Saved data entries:
>>>

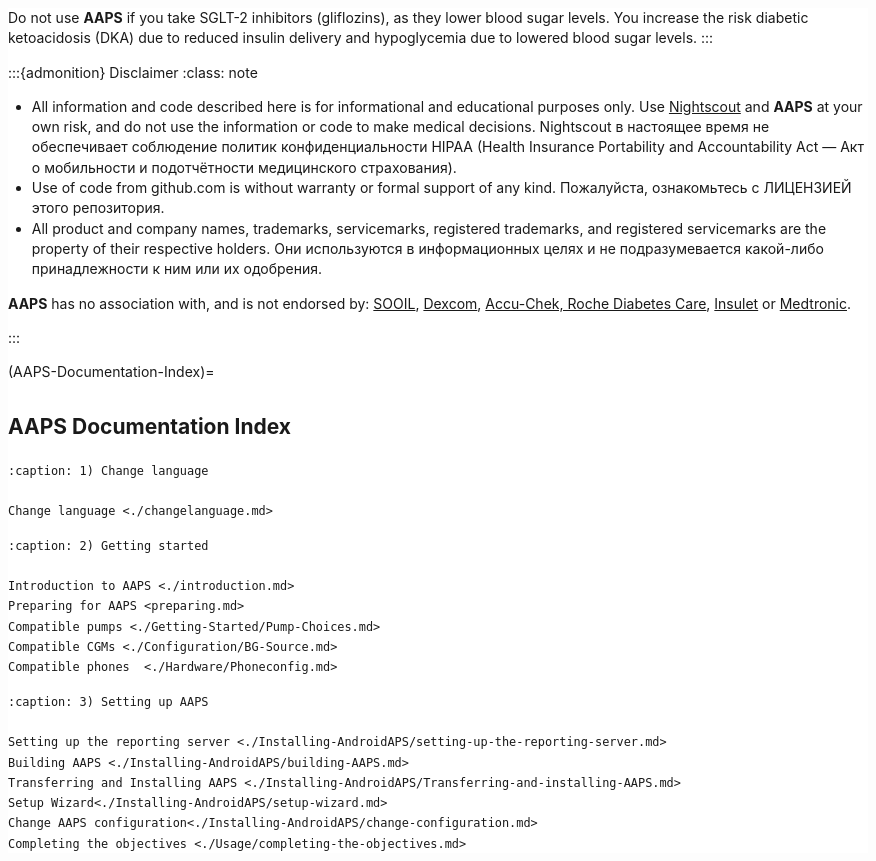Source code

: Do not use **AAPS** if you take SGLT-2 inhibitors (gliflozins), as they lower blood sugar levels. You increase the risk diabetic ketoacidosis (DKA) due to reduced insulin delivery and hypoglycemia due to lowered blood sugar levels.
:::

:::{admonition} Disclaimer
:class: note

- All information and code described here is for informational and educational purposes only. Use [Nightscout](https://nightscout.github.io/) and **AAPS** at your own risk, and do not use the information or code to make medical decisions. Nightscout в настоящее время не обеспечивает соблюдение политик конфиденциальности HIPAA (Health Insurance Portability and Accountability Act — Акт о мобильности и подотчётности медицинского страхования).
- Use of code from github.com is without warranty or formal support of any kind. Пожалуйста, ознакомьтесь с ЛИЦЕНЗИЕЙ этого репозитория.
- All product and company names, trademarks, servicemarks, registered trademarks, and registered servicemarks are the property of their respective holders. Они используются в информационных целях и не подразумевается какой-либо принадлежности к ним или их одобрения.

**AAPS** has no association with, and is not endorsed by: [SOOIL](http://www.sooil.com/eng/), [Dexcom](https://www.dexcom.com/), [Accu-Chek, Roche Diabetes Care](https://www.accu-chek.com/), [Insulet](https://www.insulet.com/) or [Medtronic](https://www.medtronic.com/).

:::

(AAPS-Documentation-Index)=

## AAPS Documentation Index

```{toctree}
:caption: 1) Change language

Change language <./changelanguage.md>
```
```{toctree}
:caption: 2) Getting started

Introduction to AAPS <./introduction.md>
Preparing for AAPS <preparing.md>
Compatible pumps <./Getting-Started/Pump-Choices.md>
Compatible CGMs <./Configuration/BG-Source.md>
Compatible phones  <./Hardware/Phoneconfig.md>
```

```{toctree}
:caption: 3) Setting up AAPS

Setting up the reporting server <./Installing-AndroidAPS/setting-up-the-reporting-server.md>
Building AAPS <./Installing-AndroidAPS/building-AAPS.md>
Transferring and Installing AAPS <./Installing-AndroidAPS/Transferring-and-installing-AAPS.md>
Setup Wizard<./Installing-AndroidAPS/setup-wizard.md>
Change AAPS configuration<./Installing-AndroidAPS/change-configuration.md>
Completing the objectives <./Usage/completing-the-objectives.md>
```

<<<

PROBLEM DETAILS –
Working through the data above, find every line holding "AndroidAPS" and copy it.

TASK OUTPUT –
Setting up the reporting server <./Installing-AndroidAPS/setting-up-the-reporting-server.md>
Building AAPS <./Installing-AndroidAPS/building-AAPS.md>
Transferring and Installing AAPS <./Installing-AndroidAPS/Transferring-and-installing-AAPS.md>
Setup Wizard<./Installing-AndroidAPS/setup-wizard.md>
Change AAPS configuration<./Installing-AndroidAPS/change-configuration.md>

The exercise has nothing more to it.